For icdar_word_recognition

<dataset_path>/
├── <subset_name_1>
│   ├── gt.txt
│   └── images
│       ├── word_1.png
│       ├── word_2.png
│       ├── ...
├── <subset_name_2>
├── ...

For icdar_text_localization

<dataset_path>/
├── <subset_name_1>
│   ├── gt_img_1.txt
│   ├── gt_img_2.txt
│   ├── ...
│   └── images
│       ├── img_1.png
│       ├── img_2.png
│       ├── ...
├── <subset_name_2>
│   ├── ...
├── ...

For icdar_text_segmentation

<dataset_path>/
├── <subset_name_1>
│   ├── image_1_GT.bmp # mask for image_1
│   ├── image_1_GT.txt # description of mask objects on the image_1
│   ├── image_2_GT.bmp
│   ├── image_2_GT.txt
│   ├── ...
│   └── images
│       ├── image_1.png
│       ├── image_2.png
│       ├── ...
├── <subset_name_2>
│   ├── ...
├── ...

Export to other formats#

Datumaro can convert ICDAR dataset into any other format Datumaro supports. Examples:

# converting ICDAR text segmentation dataset into the VOC with `convert` command
datum convert -if icdar_text_segmentation -i source_dataset \
    -f voc -o export_dir -- --save-media

Note: some formats have extra export options. For particular format see the docs to get information about it.
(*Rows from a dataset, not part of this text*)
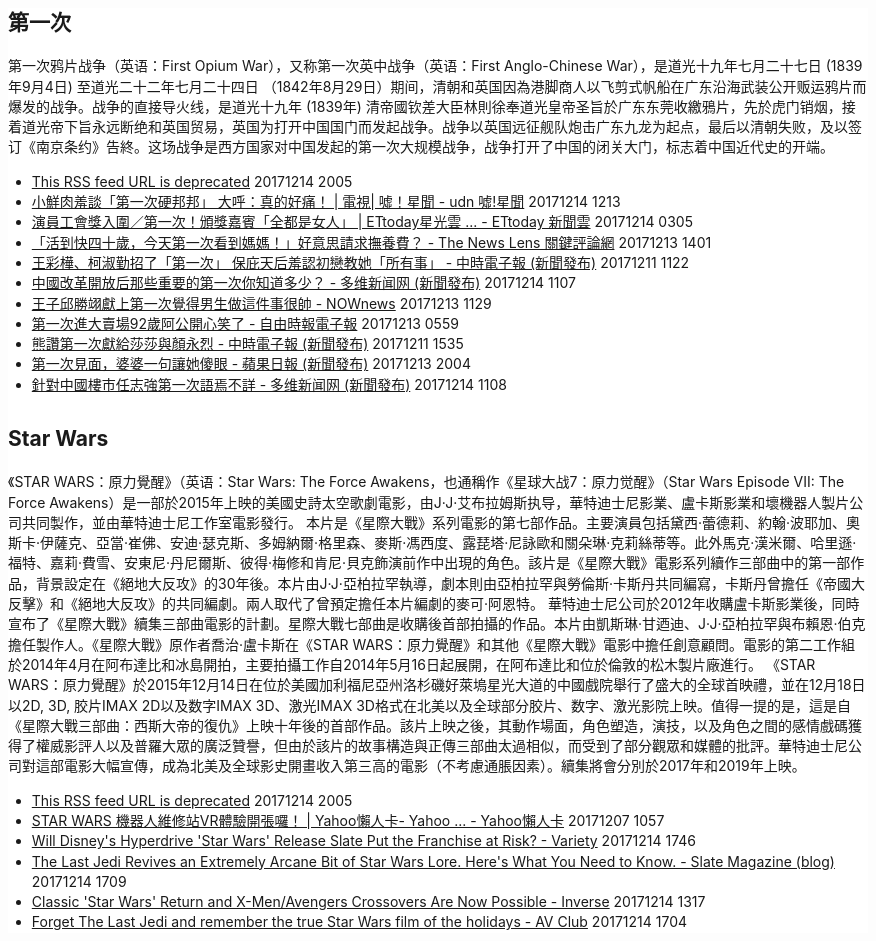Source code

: ## 第一次

第一次鸦片战争（英语：First Opium War），又称第一次英中战争（英语：First Anglo-Chinese War），是道光十九年七月二十七日 (1839年9月4日) 至道光二十二年七月二十四日 （1842年8月29日）期间，清朝和英国因為港脚商人以飞剪式帆船在广东沿海武装公开贩运鸦片而爆发的战争。战争的直接导火线，是道光十九年 (1839年) 清帝國钦差大臣林則徐奉道光皇帝圣旨於广东东莞收繳鴉片，先於虎门销烟，接着道光帝下旨永远断绝和英国贸易，英国为打开中国国门而发起战争。战争以英国远征舰队炮击广东九龙为起点，最后以清朝失败，及以签订《南京条约》告終。这场战争是西方国家对中国发起的第一次大规模战争，战争打开了中国的闭关大门，标志着中国近代史的开端。
- [This RSS feed URL is deprecated](0 "This RSS feed URL is deprecated") 20171214 2005
- [小鮮肉羞談「第一次硬邦邦」 大呼：真的好痛！ | 電視| 噓！星聞 - udn 噓!星聞](https://stars.udn.com/star/story/10091/2875642 "小鮮肉羞談「第一次硬邦邦」 大呼：真的好痛！ | 電視| 噓！星聞 - udn 噓!星聞") 20171214 1213
- [演員工會獎入圍／第一次！頒獎嘉賓「全都是女人」 | ETtoday星光雲 ... - ETtoday 新聞雲](https://star.ettoday.net/news/1072353?t=%E6%BC%94%E5%93%A1%E5%B7%A5%E6%9C%83%E7%8D%8E%E5%85%A5%E5%9C%8D%EF%BC%8F%E7%AC%AC%E4%B8%80%E6%AC%A1%EF%BC%81%E9%A0%92%E7%8D%8E%E5%98%89%E8%B3%93%E3%80%8C%E5%85%A8%E9%83%BD%E6%98%AF%E5%A5%B3%E4%BA%BA%E3%80%8D "演員工會獎入圍／第一次！頒獎嘉賓「全都是女人」 | ETtoday星光雲 ... - ETtoday 新聞雲") 20171214 0305
- [「活到快四十歲，今天第一次看到媽媽！」好意思請求撫養費？ - The News Lens 關鍵評論網](https://www.thenewslens.com/article/84895 "「活到快四十歲，今天第一次看到媽媽！」好意思請求撫養費？ - The News Lens 關鍵評論網") 20171213 1401
- [王彩樺、柯淑勤招了「第一次」 保庇天后羞認初戀教她「所有事」 - 中時電子報 (新聞發布)](http://www.chinatimes.com/realtimenews/20171211005145-260404 "王彩樺、柯淑勤招了「第一次」 保庇天后羞認初戀教她「所有事」 - 中時電子報 (新聞發布)") 20171211 1122
- [中國改革開放后那些重要的第一次你知道多少？ - 多维新闻网 (新聞發布)](http://culture.dwnews.com/renwen/big5/news/2017-12-14/60029606.html "中國改革開放后那些重要的第一次你知道多少？ - 多维新闻网 (新聞發布)") 20171214 1107
- [王子邱勝翊獻上第一次覺得男生做這件事很帥 - NOWnews](https://www.nownews.com/news/20171213/2661768 "王子邱勝翊獻上第一次覺得男生做這件事很帥 - NOWnews") 20171213 1129
- [第一次進大賣場92歲阿公開心笑了 - 自由時報電子報](http://news.ltn.com.tw/news/life/breakingnews/2281915 "第一次進大賣場92歲阿公開心笑了 - 自由時報電子報") 20171213 0559
- [熊讚第一次獻給莎莎與顏永烈 - 中時電子報 (新聞發布)](http://www.chinatimes.com/realtimenews/20171211005786-260404 "熊讚第一次獻給莎莎與顏永烈 - 中時電子報 (新聞發布)") 20171211 1535
- [第一次見面，婆婆一句讓她傻眼 - 蘋果日報 (新聞發布)](https://tw.appledaily.com/headline/daily/20171214/37872929 "第一次見面，婆婆一句讓她傻眼 - 蘋果日報 (新聞發布)") 20171213 2004
- [針對中國樓市任志強第一次語焉不詳 - 多维新闻网 (新聞發布)](http://economics.dwnews.com/big5/news/2017-12-13/60029530.html "針對中國樓市任志強第一次語焉不詳 - 多维新闻网 (新聞發布)") 20171214 1108

## Star Wars

《STAR WARS：原力覺醒》（英语：Star Wars: The Force Awakens，也通稱作《星球大战7：原力觉醒》（Star Wars Episode VII: The Force Awakens）是一部於2015年上映的美國史詩太空歌劇電影，由J·J·艾布拉姆斯执导，華特迪士尼影業、盧卡斯影業和壞機器人製片公司共同製作，並由華特迪士尼工作室電影發行。
本片是《星際大戰》系列電影的第七部作品。主要演員包括黛西·蕾德莉、約翰·波耶加、奧斯卡·伊薩克、亞當·崔佛、安迪·瑟克斯、多姆納爾·格里森、麥斯·馮西度、露琵塔·尼詠歐和關朵琳·克莉絲蒂等。此外馬克·漢米爾、哈里遜·福特、嘉莉·費雪、安東尼·丹尼爾斯、彼得·梅修和肯尼·貝克飾演前作中出現的角色。該片是《星際大戰》電影系列續作三部曲中的第一部作品，背景設定在《絕地大反攻》的30年後。本片由J·J·亞柏拉罕執導，劇本則由亞柏拉罕與勞倫斯·卡斯丹共同編寫，卡斯丹曾擔任《帝國大反擊》和《絕地大反攻》的共同編劇。兩人取代了曾預定擔任本片編劇的麥可·阿恩特。
華特迪士尼公司於2012年收購盧卡斯影業後，同時宣布了《星際大戰》續集三部曲電影的計劃。星際大戰七部曲是收購後首部拍攝的作品。本片由凱斯琳·甘迺迪、J·J·亞柏拉罕與布賴恩·伯克擔任製作人。《星際大戰》原作者喬治·盧卡斯在《STAR WARS：原力覺醒》和其他《星際大戰》電影中擔任創意顧問。電影的第二工作組於2014年4月在阿布達比和冰島開拍，主要拍攝工作自2014年5月16日起展開，在阿布達比和位於倫敦的松木製片廠進行。
《STAR WARS：原力覺醒》於2015年12月14日在位於美國加利福尼亞州洛杉磯好萊塢星光大道的中國戲院舉行了盛大的全球首映禮，並在12月18日以2D, 3D, 胶片IMAX 2D以及数字IMAX 3D、激光IMAX 3D格式在北美以及全球部分胶片、数字、激光影院上映。值得一提的是，這是自《星際大戰三部曲：西斯大帝的復仇》上映十年後的首部作品。該片上映之後，其動作場面，角色塑造，演技，以及角色之間的感情戲碼獲得了權威影評人以及普羅大眾的廣泛贊譽，但由於該片的故事構造與正傳三部曲太過相似，而受到了部分觀眾和媒體的批評。華特迪士尼公司對這部電影大幅宣傳，成為北美及全球影史開畫收入第三高的電影（不考慮通脹因素）。續集將會分別於2017年和2019年上映。
- [This RSS feed URL is deprecated](0 "This RSS feed URL is deprecated") 20171214 2005
- [STAR WARS 機器人維修站VR體驗開張囉！ | Yahoo懶人卡- Yahoo ... - Yahoo懶人卡](https://tw.youcard.yahoo.com/cardstack/1dc22710-daf7-11e7-b37f-217b57807fe4 "STAR WARS 機器人維修站VR體驗開張囉！ | Yahoo懶人卡- Yahoo ... - Yahoo懶人卡") 20171207 1057
- [Will Disney's Hyperdrive 'Star Wars' Release Slate Put the Franchise at Risk? - Variety](http://variety.com/2017/biz/news/disney-star-wars-release-schedule-1202640013/ "Will Disney's Hyperdrive 'Star Wars' Release Slate Put the Franchise at Risk? - Variety") 20171214 1746
- [The Last Jedi Revives an Extremely Arcane Bit of Star Wars Lore. Here's What You Need to Know. - Slate Magazine (blog)](http://www.slate.com/blogs/browbeat/2017/12/14/star_wars_the_last_jedi_s_space_dice_explained.html "The Last Jedi Revives an Extremely Arcane Bit of Star Wars Lore. Here's What You Need to Know. - Slate Magazine (blog)") 20171214 1709
- [Classic 'Star Wars' Return and X-Men/Avengers Crossovers Are Now Possible - Inverse](https://www.inverse.com/article/39048-fox-disney-star-wars-marvel-xmen-avengers "Classic 'Star Wars' Return and X-Men/Avengers Crossovers Are Now Possible - Inverse") 20171214 1317
- [Forget The Last Jedi and remember the true Star Wars film of the holidays - AV Club](https://www.avclub.com/forget-the-last-jedi-and-remember-the-true-star-wars-fi-1821290402 "Forget The Last Jedi and remember the true Star Wars film of the holidays - AV Club") 20171214 1704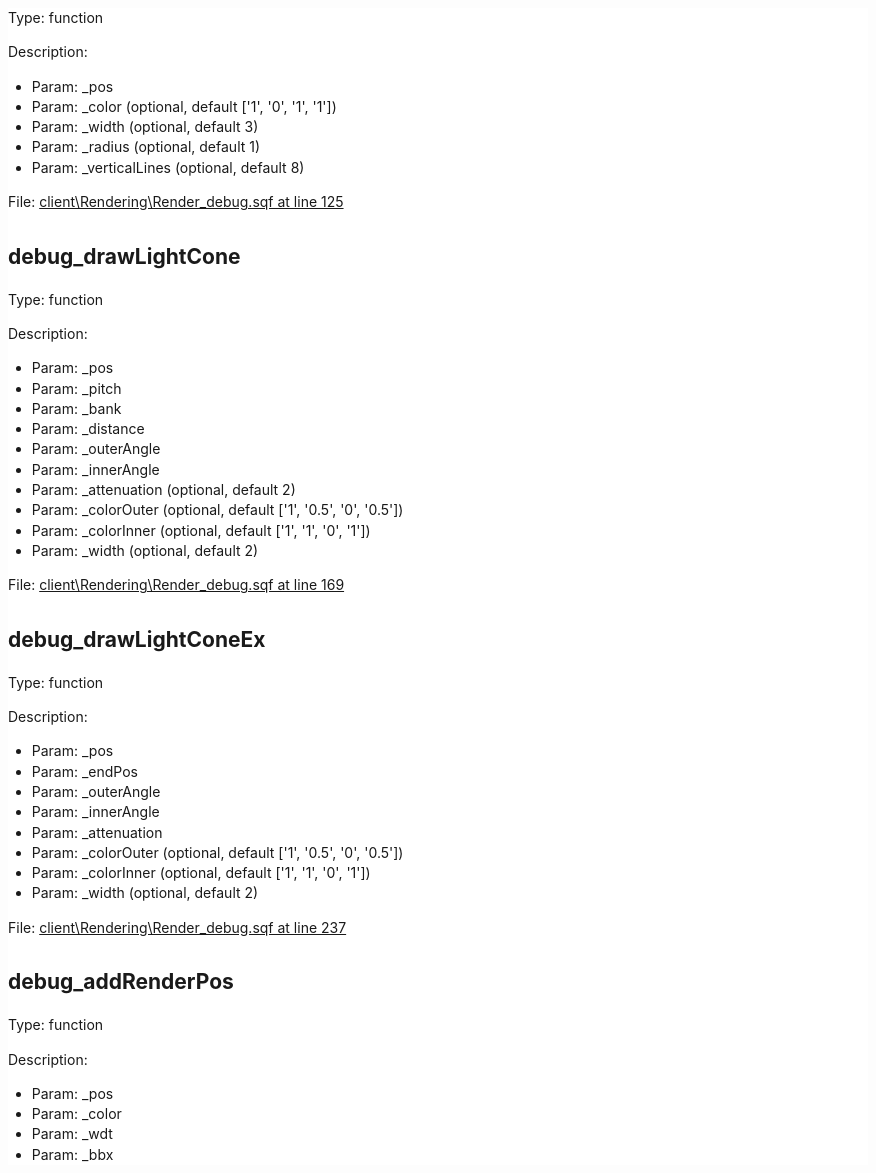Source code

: Type: function

Description: 
- Param: _pos
- Param: _color (optional, default ['1', '0', '1', '1'])
- Param: _width (optional, default 3)
- Param: _radius (optional, default 1)
- Param: _verticalLines (optional, default 8)

File: [client\Rendering\Render_debug.sqf at line 125](../../../Src/client/Rendering/Render_debug.sqf#L125)
## debug_drawLightCone

Type: function

Description: 
- Param: _pos
- Param: _pitch
- Param: _bank
- Param: _distance
- Param: _outerAngle
- Param: _innerAngle
- Param: _attenuation (optional, default 2)
- Param: _colorOuter (optional, default ['1', '0.5', '0', '0.5'])
- Param: _colorInner (optional, default ['1', '1', '0', '1'])
- Param: _width (optional, default 2)

File: [client\Rendering\Render_debug.sqf at line 169](../../../Src/client/Rendering/Render_debug.sqf#L169)
## debug_drawLightConeEx

Type: function

Description: 
- Param: _pos
- Param: _endPos
- Param: _outerAngle
- Param: _innerAngle
- Param: _attenuation
- Param: _colorOuter (optional, default ['1', '0.5', '0', '0.5'])
- Param: _colorInner (optional, default ['1', '1', '0', '1'])
- Param: _width (optional, default 2)

File: [client\Rendering\Render_debug.sqf at line 237](../../../Src/client/Rendering/Render_debug.sqf#L237)
## debug_addRenderPos

Type: function

Description: 
- Param: _pos
- Param: _color
- Param: _wdt
- Param: _bbx
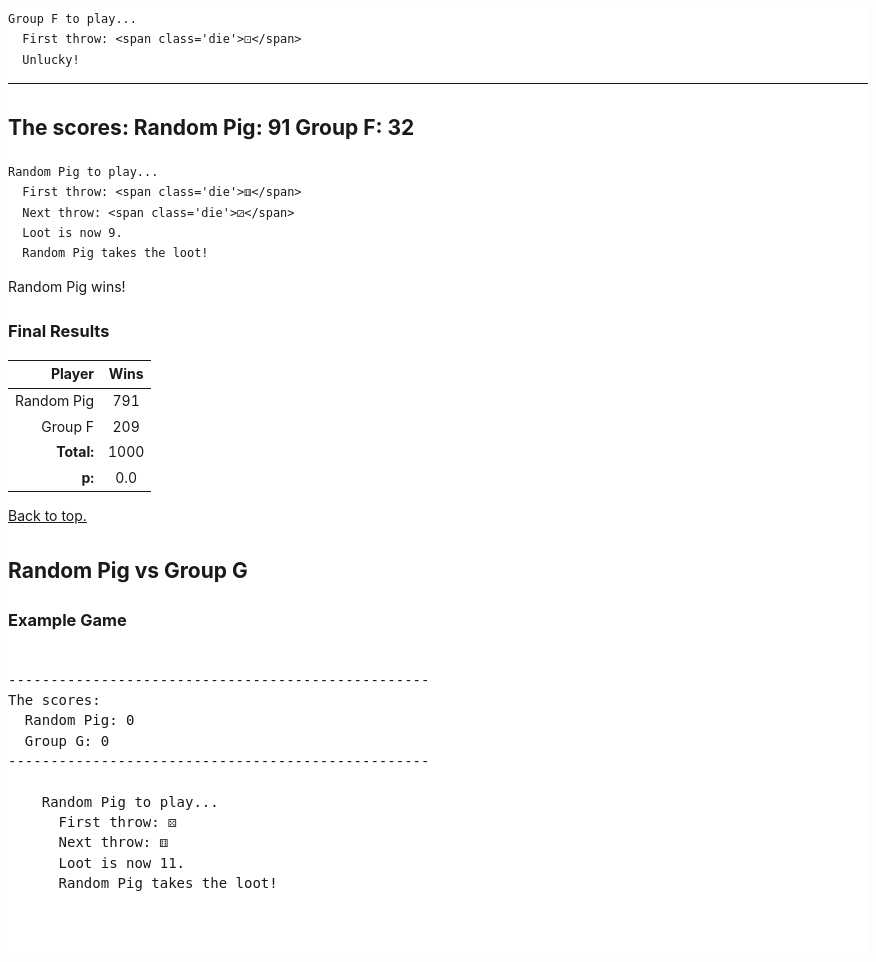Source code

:     Group F to play...
      First throw: <span class='die'>⚀</span>
      Unlucky!

--------------------------------------------------
The scores:
  Random Pig: 91
  Group F: 32
--------------------------------------------------

    Random Pig to play...
      First throw: <span class='die'>⚅</span>
      Next throw: <span class='die'>⚂</span>
      Loot is now 9.
      Random Pig takes the loot!

  Random Pig wins!

</pre>


### Final Results

|Player|Wins|
|--:|:--:|
|Random Pig|791|
|Group F|209|
|**Total:**|1000|
|**p:**|0.0|


[Back to top.](#top)


<div id='Random-Pig-vs-Group-G'></div>

## Random Pig vs Group G


### Example Game 

<pre>

--------------------------------------------------
The scores:
  Random Pig: 0
  Group G: 0
--------------------------------------------------

    Random Pig to play...
      First throw: <span class='die'>⚄</span>
      Next throw: <span class='die'>⚅</span>
      Loot is now 11.
      Random Pig takes the loot!
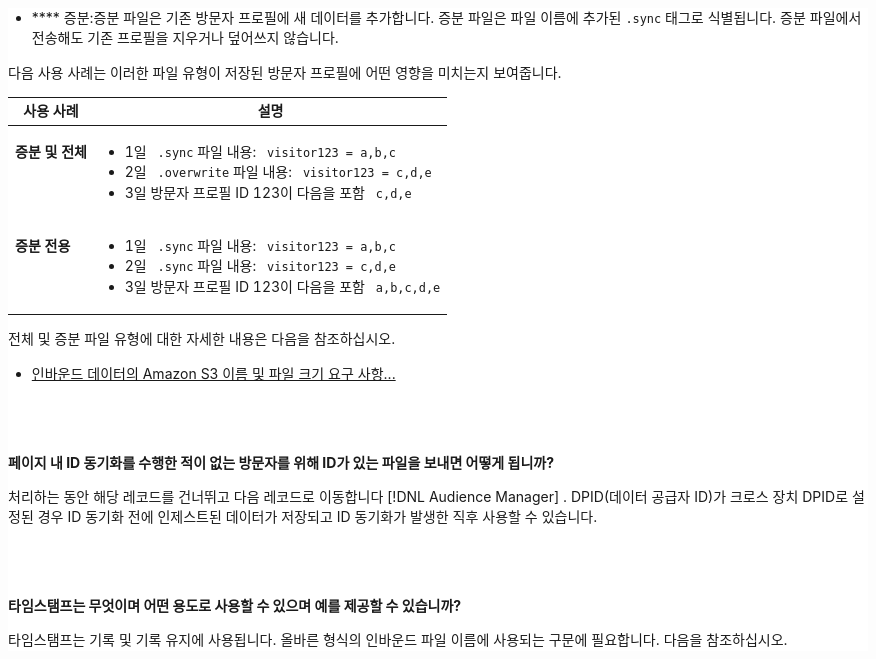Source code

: * **** 증분:증분 파일은 기존 방문자 프로필에 새 데이터를 추가합니다. 증분 파일은 파일 이름에 추가된 `.sync` 태그로 식별됩니다. 증분 파일에서 전송해도 기존 프로필을 지우거나 덮어쓰지 않습니다.

다음 사용 사례는 이러한 파일 유형이 저장된 방문자 프로필에 어떤 영향을 미치는지 보여줍니다.

<table id="table_CE43B49508384ABF8B25FA8A8FFE5362"> 
 <thead> 
  <tr> 
   <th colname="col1" class="entry"> 사용 사례 </th> 
   <th colname="col2" class="entry"> 설명 </th> 
  </tr>
 </thead>
 <tbody> 
  <tr> 
   <td colname="col1"> <p><b>증분 및 전체</b> </p> </td> 
   <td colname="col2"> <p> 
     <ul id="ul_E89301D815174D45B9B238F2CDE6CCC6"> 
      <li id="li_FA841FEEC0534AD59D1AB61DD5B9DEC4">1일 <code> .sync</code> 파일 내용: <code> visitor123 = a,b,c</code> </li> 
      <li id="li_0E1A57B04D26481C8C41EBA63ACBEFE0">2일 <code> .overwrite</code> 파일 내용: <code> visitor123 = c,d,e</code> </li> 
      <li id="li_497A5604AD9A49A2ADE548C7CE158F0E"> 3일 방문자 프로필 ID 123이 다음을 포함 <code> c,d,e </code> </li> 
     </ul> </p> </td> 
  </tr> 
  <tr> 
   <td colname="col1"> <p><b>증분 전용</b> </p> </td> 
   <td colname="col2"> <p> 
     <ul id="ul_8271C9796BD040E4B8DC64DCE4FE2AD3"> 
      <li id="li_347959BDE83549F794E6661C95097891">1일 <code> .sync</code> 파일 내용: <code> visitor123 = a,b,c </code> </li> 
      <li id="li_B25D96526DE94171A3A5DC8DB7A19415">2일 <code> .sync</code> 파일 내용: <code> visitor123 = c,d,e</code> </li> 
      <li id="li_6E17809D49C74F4991B0B445469055E6">3일 방문자 프로필 ID 123이 다음을 포함 <code> a,b,c,d,e</code> </li> 
     </ul> </p> </td> 
  </tr> 
 </tbody> 
</table>

전체 및 증분 파일 유형에 대한 자세한 내용은 다음을 참조하십시오.

* [인바운드 데이터의 Amazon S3 이름 및 파일 크기 요구 사항...](../integration/sending-audience-data/batch-data-transfer-explained/inbound-s3-filenames.md)

<br> 

**페이지 내 ID 동기화를 수행한 적이 없는 방문자를 위해 ID가 있는 파일을 보내면 어떻게 됩니까?**

처리하는 동안 해당 레코드를 건너뛰고 다음 레코드로 이동합니다 [!DNL Audience Manager] . DPID(데이터 공급자 ID)가 크로스 장치 DPID로 설정된 경우 ID 동기화 전에 인제스트된 데이터가 저장되고 ID 동기화가 발생한 직후 사용할 수 있습니다.

<br> 

**타임스탬프는 무엇이며 어떤 용도로 사용할 수 있으며 예를 제공할 수 있습니까?**

타임스탬프는 기록 및 기록 유지에 사용됩니다. 올바른 형식의 인바운드 파일 이름에 사용되는 구문에 필요합니다. 다음을 참조하십시오.
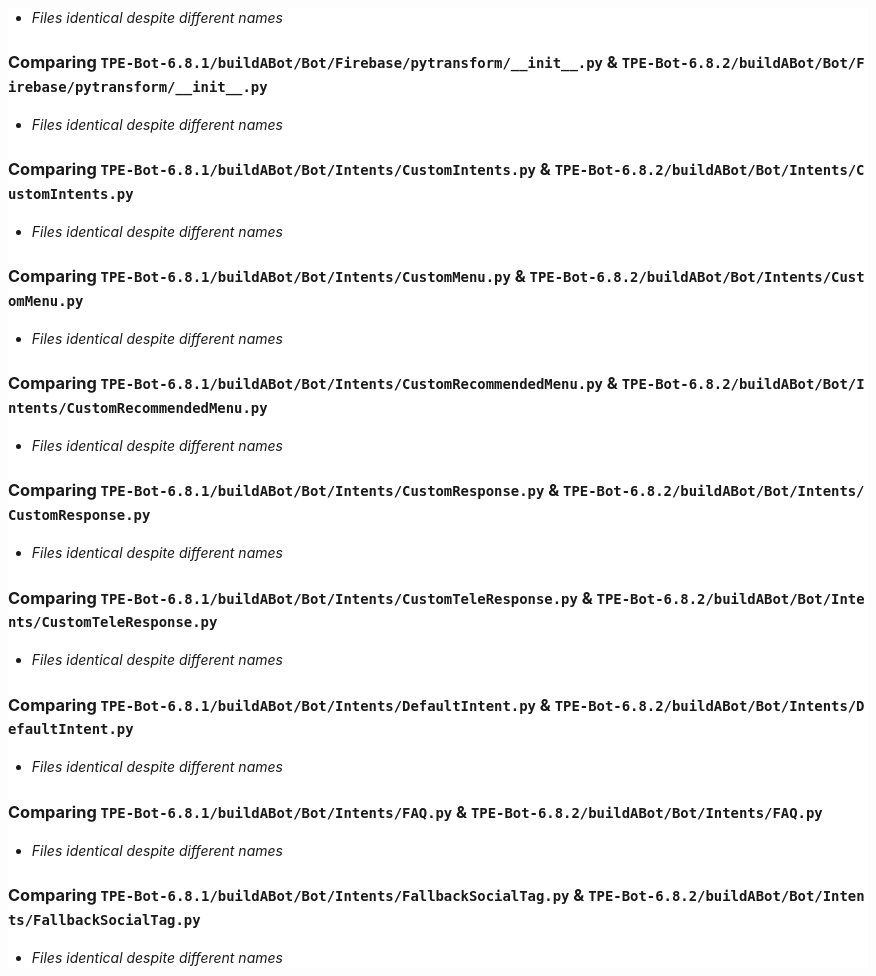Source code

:  * *Files identical despite different names*

### Comparing `TPE-Bot-6.8.1/buildABot/Bot/Firebase/pytransform/__init__.py` & `TPE-Bot-6.8.2/buildABot/Bot/Firebase/pytransform/__init__.py`

 * *Files identical despite different names*

### Comparing `TPE-Bot-6.8.1/buildABot/Bot/Intents/CustomIntents.py` & `TPE-Bot-6.8.2/buildABot/Bot/Intents/CustomIntents.py`

 * *Files identical despite different names*

### Comparing `TPE-Bot-6.8.1/buildABot/Bot/Intents/CustomMenu.py` & `TPE-Bot-6.8.2/buildABot/Bot/Intents/CustomMenu.py`

 * *Files identical despite different names*

### Comparing `TPE-Bot-6.8.1/buildABot/Bot/Intents/CustomRecommendedMenu.py` & `TPE-Bot-6.8.2/buildABot/Bot/Intents/CustomRecommendedMenu.py`

 * *Files identical despite different names*

### Comparing `TPE-Bot-6.8.1/buildABot/Bot/Intents/CustomResponse.py` & `TPE-Bot-6.8.2/buildABot/Bot/Intents/CustomResponse.py`

 * *Files identical despite different names*

### Comparing `TPE-Bot-6.8.1/buildABot/Bot/Intents/CustomTeleResponse.py` & `TPE-Bot-6.8.2/buildABot/Bot/Intents/CustomTeleResponse.py`

 * *Files identical despite different names*

### Comparing `TPE-Bot-6.8.1/buildABot/Bot/Intents/DefaultIntent.py` & `TPE-Bot-6.8.2/buildABot/Bot/Intents/DefaultIntent.py`

 * *Files identical despite different names*

### Comparing `TPE-Bot-6.8.1/buildABot/Bot/Intents/FAQ.py` & `TPE-Bot-6.8.2/buildABot/Bot/Intents/FAQ.py`

 * *Files identical despite different names*

### Comparing `TPE-Bot-6.8.1/buildABot/Bot/Intents/FallbackSocialTag.py` & `TPE-Bot-6.8.2/buildABot/Bot/Intents/FallbackSocialTag.py`

 * *Files identical despite different names*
With Datumaro you can also convert your dataset to one of the ICDAR formats, but to get expected result, the source dataset should contain required attributes, described in previous section.

Note: in case with icdar_text_segmentation format, if your dataset contains masks without attribute color then it will be generated automatically.

Available extra export options for ICDAR dataset formats:

  • --save-media allow to export dataset with saving media files (by default False)

  • --image-ext IMAGE_EXT allow to specify image extension for exporting dataset (by default - keep original)